Gillian Anderson explains why she collects sexual fantasies: "Women enjoy an erotic life as rich as men"

I was barely five years old in 1973 when Nancy Friday's cult hit My Secret Garden: Women's Sexual Fantasies made its way onto libraries and women's purses across the States -United ; only seven when it reached those in central England. My Secret Garden testified to the fact that women enjoyed an erotic inner life as rich and diverse as men. Finally, here is a book in which ordinary women and girls - "you, me and our next door neighbour" - talk honestly about arousal, masturbation, dreams and sexual desires. In their minds, nothing was off limits, even a neighbour's Alsatian.

What Friday's book revealed was that for some d 'Between us, the sex we have in our heads can be more stimulating than the physical nuts and bolts of any mating, no matter how hot. Freed from internalized social restraints, self-consciousness, or perhaps the fear of freaking out our partner, in our imaginations we can indulge our deepest, dirtiest desires. It was groundbreaking, even provocative, at first, then it became required reading for everyone, a multimillion-copy worldwide bestseller, a classic.

Nancy Friday in 1973 .

I don't know if my computer analyst mother, Rosemary, owned Friday's book. It certainly wasn't a Puritan home where such reading would have been frowned upon - but however liberal my childhood was, it wouldn't have been something she left lying on the coffee table. When I was a teenager, I once found a copy of Story of O hidden behind a couch cushion in our neighbors house and definitely checked it out. I also remember when, as a much younger child, I wandered into a living room where someone had left the television on and stood paralyzed with fascination as the couple on screen indulged in fairly chaste but clearly illicit activities. To this day, I still remember the feelings it left me with. But without a doubt, even without knowing it, as a young woman, I benefited from this new dawn of the sex-positive feminist movement.

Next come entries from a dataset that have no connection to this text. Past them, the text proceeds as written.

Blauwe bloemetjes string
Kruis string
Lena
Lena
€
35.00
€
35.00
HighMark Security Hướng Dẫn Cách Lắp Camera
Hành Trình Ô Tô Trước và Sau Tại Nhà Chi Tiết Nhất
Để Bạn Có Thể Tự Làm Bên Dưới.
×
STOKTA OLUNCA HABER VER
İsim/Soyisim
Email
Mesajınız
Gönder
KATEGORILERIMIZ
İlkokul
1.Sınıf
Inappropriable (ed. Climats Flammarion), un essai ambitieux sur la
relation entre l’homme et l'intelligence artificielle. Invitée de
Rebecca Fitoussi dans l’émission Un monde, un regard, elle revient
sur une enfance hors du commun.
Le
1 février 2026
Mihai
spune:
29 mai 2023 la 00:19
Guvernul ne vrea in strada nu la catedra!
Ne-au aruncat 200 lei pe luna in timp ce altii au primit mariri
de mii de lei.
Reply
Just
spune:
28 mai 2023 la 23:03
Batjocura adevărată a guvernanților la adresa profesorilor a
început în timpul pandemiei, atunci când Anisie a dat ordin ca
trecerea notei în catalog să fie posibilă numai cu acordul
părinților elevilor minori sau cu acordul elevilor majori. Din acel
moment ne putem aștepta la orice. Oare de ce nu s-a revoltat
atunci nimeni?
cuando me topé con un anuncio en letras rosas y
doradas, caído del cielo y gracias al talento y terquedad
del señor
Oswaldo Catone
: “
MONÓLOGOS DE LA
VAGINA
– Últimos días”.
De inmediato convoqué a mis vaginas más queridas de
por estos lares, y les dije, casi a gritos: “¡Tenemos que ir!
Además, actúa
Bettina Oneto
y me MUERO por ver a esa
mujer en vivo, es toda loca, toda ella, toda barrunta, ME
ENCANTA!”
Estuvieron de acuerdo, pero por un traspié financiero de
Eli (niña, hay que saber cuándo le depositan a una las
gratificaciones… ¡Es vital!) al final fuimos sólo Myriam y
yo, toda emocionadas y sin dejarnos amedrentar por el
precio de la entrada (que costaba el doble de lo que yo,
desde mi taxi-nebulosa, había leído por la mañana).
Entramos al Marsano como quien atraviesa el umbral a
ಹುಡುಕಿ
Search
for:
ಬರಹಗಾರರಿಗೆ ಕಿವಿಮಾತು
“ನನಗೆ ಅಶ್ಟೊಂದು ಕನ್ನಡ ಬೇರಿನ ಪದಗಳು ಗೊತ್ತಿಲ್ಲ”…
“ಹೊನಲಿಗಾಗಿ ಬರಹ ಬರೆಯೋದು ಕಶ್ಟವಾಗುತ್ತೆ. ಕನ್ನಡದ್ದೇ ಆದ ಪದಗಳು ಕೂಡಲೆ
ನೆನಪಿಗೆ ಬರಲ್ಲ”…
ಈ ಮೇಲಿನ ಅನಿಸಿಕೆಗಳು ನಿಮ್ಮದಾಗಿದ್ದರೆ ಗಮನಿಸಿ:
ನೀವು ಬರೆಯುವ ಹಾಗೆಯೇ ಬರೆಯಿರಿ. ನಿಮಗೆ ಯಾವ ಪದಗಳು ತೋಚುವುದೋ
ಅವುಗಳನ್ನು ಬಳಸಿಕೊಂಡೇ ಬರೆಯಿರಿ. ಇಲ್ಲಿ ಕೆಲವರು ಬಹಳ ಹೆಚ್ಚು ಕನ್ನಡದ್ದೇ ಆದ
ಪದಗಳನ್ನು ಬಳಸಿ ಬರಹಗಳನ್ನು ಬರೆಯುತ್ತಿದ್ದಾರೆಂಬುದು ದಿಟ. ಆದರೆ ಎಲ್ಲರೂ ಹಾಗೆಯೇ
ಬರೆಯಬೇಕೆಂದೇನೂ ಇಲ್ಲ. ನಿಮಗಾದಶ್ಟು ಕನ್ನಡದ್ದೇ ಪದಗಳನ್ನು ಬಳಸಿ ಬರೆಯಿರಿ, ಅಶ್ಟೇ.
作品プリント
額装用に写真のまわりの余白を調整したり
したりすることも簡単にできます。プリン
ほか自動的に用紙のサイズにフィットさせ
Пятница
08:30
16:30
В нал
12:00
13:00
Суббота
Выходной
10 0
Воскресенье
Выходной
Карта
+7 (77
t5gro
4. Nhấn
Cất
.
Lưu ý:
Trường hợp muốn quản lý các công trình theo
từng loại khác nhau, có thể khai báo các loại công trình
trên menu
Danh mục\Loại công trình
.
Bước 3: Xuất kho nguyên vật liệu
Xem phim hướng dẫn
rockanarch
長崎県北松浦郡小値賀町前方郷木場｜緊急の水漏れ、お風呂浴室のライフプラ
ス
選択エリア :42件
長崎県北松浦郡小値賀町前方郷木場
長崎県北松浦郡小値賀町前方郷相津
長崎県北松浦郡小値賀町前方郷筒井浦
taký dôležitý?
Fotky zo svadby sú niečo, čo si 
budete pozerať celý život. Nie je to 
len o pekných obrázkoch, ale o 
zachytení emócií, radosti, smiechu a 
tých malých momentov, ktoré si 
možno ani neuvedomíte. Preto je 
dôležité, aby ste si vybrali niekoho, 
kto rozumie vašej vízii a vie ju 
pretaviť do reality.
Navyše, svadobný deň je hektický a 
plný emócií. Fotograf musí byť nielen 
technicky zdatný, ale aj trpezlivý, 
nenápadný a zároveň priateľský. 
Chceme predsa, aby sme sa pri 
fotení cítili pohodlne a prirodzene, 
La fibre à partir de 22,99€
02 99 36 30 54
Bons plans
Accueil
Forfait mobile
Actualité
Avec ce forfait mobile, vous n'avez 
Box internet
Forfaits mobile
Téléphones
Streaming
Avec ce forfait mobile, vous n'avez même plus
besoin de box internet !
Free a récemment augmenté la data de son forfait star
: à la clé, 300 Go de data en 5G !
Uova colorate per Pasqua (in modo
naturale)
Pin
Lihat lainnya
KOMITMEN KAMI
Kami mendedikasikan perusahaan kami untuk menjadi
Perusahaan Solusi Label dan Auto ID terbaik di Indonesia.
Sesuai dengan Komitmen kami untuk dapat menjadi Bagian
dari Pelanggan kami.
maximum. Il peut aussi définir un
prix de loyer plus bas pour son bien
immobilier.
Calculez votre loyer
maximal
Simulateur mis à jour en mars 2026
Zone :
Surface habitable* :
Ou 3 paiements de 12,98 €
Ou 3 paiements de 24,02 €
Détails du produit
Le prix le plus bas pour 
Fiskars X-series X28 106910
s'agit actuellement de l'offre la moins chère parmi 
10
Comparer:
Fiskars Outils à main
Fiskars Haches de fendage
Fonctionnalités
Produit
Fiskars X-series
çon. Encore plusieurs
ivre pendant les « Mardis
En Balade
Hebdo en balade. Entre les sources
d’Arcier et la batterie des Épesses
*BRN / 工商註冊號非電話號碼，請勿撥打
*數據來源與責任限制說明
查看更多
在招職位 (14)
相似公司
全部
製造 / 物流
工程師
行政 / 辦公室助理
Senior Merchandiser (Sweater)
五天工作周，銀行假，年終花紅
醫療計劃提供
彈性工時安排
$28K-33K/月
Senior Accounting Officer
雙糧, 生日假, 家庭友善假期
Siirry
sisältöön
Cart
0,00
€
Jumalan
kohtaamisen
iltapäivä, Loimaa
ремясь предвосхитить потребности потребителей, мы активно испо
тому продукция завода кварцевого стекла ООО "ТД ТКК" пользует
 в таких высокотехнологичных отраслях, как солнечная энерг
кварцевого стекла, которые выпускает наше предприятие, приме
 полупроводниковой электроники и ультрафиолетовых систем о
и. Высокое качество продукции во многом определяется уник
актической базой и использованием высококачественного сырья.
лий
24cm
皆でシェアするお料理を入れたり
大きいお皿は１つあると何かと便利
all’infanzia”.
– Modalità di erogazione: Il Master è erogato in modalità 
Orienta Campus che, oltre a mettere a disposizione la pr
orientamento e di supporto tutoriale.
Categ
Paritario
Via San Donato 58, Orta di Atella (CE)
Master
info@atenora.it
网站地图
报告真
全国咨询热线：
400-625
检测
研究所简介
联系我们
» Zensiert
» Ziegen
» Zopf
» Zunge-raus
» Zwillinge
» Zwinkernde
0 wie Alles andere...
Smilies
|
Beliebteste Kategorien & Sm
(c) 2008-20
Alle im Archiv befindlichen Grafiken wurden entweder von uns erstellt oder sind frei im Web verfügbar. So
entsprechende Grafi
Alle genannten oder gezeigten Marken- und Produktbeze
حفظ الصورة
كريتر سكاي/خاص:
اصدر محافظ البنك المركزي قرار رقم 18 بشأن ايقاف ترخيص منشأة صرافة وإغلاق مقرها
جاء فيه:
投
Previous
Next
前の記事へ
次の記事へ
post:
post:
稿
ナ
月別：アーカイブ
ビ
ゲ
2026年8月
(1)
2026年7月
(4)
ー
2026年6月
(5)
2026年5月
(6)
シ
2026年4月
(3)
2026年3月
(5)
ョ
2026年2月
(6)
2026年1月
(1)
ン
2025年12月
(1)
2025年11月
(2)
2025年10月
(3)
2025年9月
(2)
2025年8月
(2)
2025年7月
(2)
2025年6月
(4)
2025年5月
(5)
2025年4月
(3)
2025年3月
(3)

Gillian Anderson explains why she collects sexual fantasies: "Women enjoy an erotic life as rich as men"

I was barely five years old in 1973 when Nancy Friday's cult hit My Secret Garden: Women's Sexual Fantasies made its way onto libraries and women's purses across the States -United ; only seven when it reached those in central England. My Secret Garden testified to the fact that women enjoyed an erotic inner life as rich and diverse as men. Finally, here is a book in which ordinary women and girls - "you, me and our next door neighbour" - talk honestly about arousal, masturbation, dreams and sexual desires. In their minds, nothing was off limits, even a neighbour's Alsatian.

What Friday's book revealed was that for some d 'Between us, the sex we have in our heads can be more stimulating than the physical nuts and bolts of any mating, no matter how hot. Freed from internalized social restraints, self-consciousness, or perhaps the fear of freaking out our partner, in our imaginations we can indulge our deepest, dirtiest desires. It was groundbreaking, even provocative, at first, then it became required reading for everyone, a multimillion-copy worldwide bestseller, a classic.

Nancy Friday in 1973 .

I don't know if my computer analyst mother, Rosemary, owned Friday's book. It certainly wasn't a Puritan home where such reading would have been frowned upon - but however liberal my childhood was, it wouldn't have been something she left lying on the coffee table. When I was a teenager, I once found a copy of Story of O hidden behind a couch cushion in our neighbors house and definitely checked it out. I also remember when, as a much younger child, I wandered into a living room where someone had left the television on and stood paralyzed with fascination as the couple on screen indulged in fairly chaste but clearly illicit activities. To this day, I still remember the feelings it left me with. But without a doubt, even without knowing it, as a young woman, I benefited from this new dawn of the sex-positive feminist movement.